> **Stored data**
※
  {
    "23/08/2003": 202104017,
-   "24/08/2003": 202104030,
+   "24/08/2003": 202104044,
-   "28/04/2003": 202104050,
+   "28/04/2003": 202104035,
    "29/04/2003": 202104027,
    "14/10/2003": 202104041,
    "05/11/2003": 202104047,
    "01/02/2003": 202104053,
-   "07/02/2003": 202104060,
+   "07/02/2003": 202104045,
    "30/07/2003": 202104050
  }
※
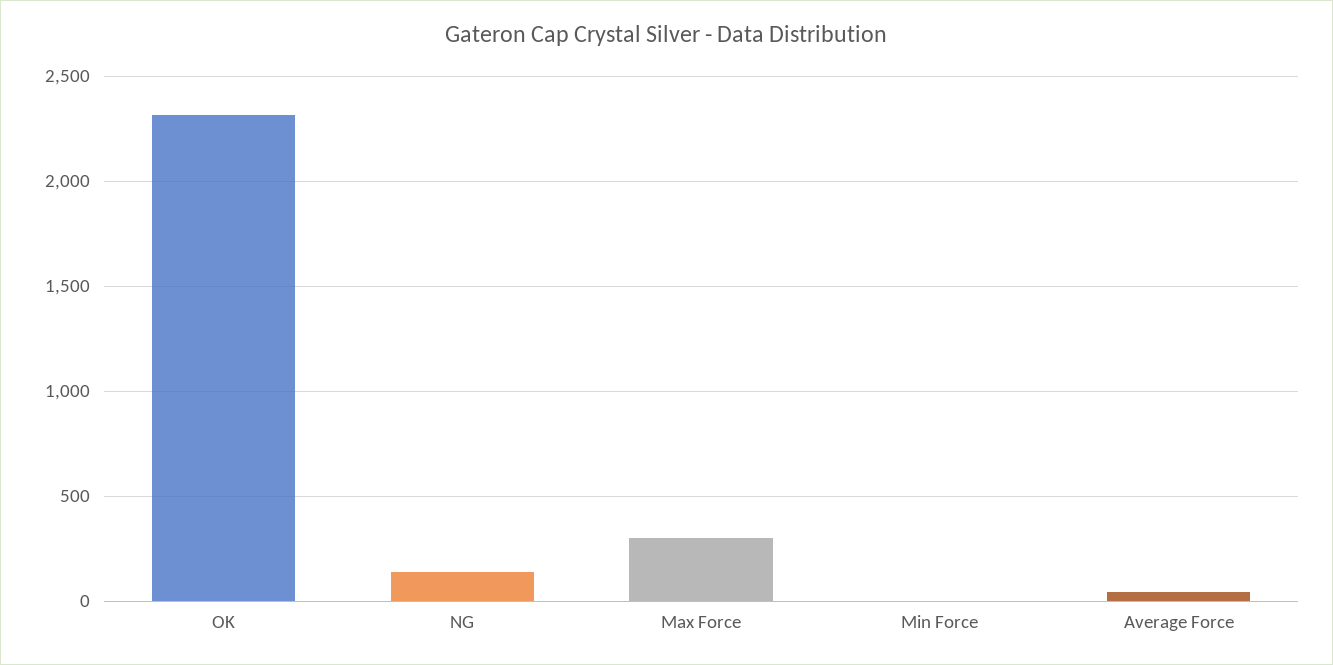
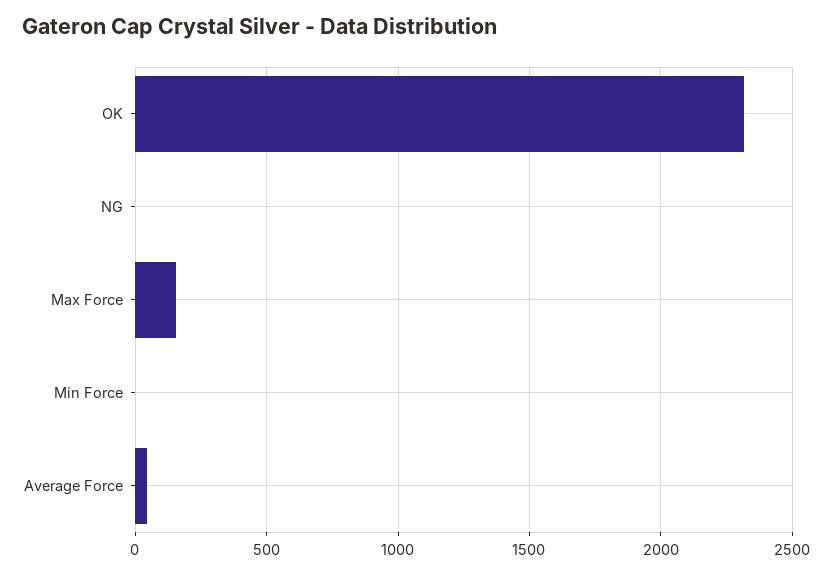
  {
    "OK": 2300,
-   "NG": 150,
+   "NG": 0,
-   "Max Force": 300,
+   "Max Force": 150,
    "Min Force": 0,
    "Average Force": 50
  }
※
> **EXERCISE OBJECTIVE**
Check every line of the entries for the string "Force". Give only the number of lines that hold it.

> **RESPONSE TO THE EXERCISE**
4